Lessons learned from a failed hackathon

Last weekend I attended Junction together with Khaled. It was tons of fun and I had a great time, but we ended up with absolutely nothing to show for it. Except for a neat shirt of course. Normally we’re constantly bouncing the silliest ideas off each other, so how come we produced nada for this particular hackathon? Below are the reasons I managed to come up with.

Most productive moment of the weekend: A picture of my dog on a coffee cup with e-ink display

1. Winning criteria are not project requirements

Although we initially had some ideas on what we wanted to create before the event started, we disregarded all of those just before it started as we felt that none were very interesting from a marketability perspective, which is what most of the companies hosting the various tracks were after. This was our first mistake. We completely boxed ourselves in by having the idea that our projects would have to be somehow relevant to the track’s host company. Who cares about their incentives? We’re here to have fun with their technology, not to solve their problems.
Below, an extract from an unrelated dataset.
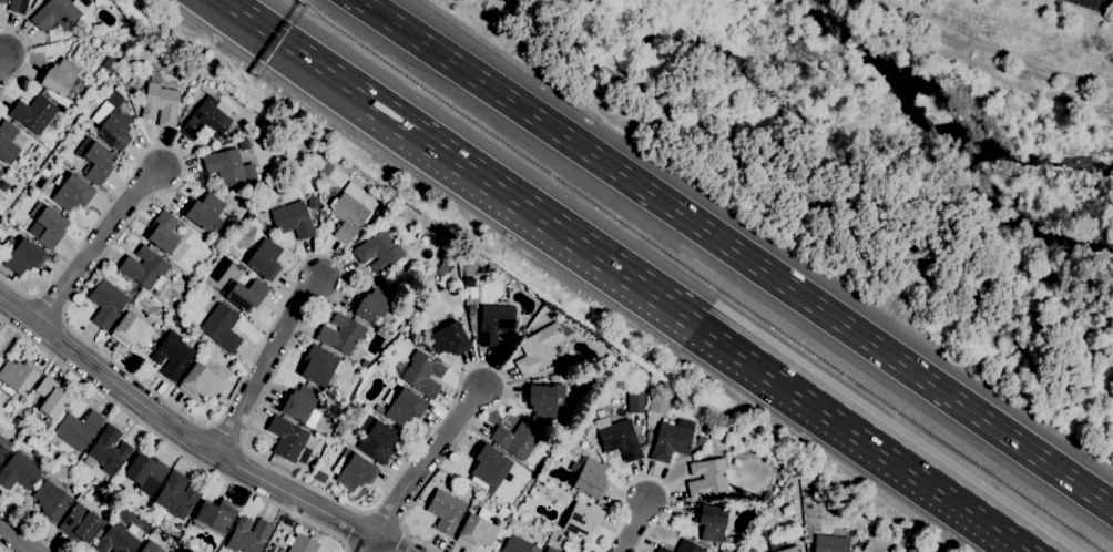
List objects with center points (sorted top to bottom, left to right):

Next time we won’t treat the criteria as if they’re the M in MoSCoW. They’re more like should haves for sure :)

2. Just pick a damn track

While hackathons I attended in the past all had one (maybe two) tracks, Junction had more tracks than I could count on my fingers. Of course this is neat, but at the same time it caused us to jump from track to track with our ideas, never arriving to the point where we actually started doing something. Usually, when we’re completely out of ideas for a track, there is no option but to do our own thing (ignoring the challenge altogether). This usually leads to fun results. At Junction however, every time we found that we couldn’t come up with something fun for the track we were currently looking at, we decided to go for a different track. This happened 10 times or something. Not productive! Next time I see this happening, I’m just going to pick a track and stick with it, possibly incorporating other tracks into the project as we go.

3. A PoC is all you need

Yeah. This is so obvious it shouldn’t even be listed here right? Well, it turns out we were actually focussing on creating working projects because.. I don’t know honestly. Maybe because we are used to jumping into the design of systems that are actually functional right away. And, at previous hackathons we did create functional pieces of soft/hardware. We managed to forget about only needing a PoC, and that having the underlying program logic work flawlessly is merely a bonus.

So, there you have it. There are probably a whole bunch of other reasons I didn’t manage to come up with, but at least I’ll be keeping these in mind for Junction 2017. Viva la reflection!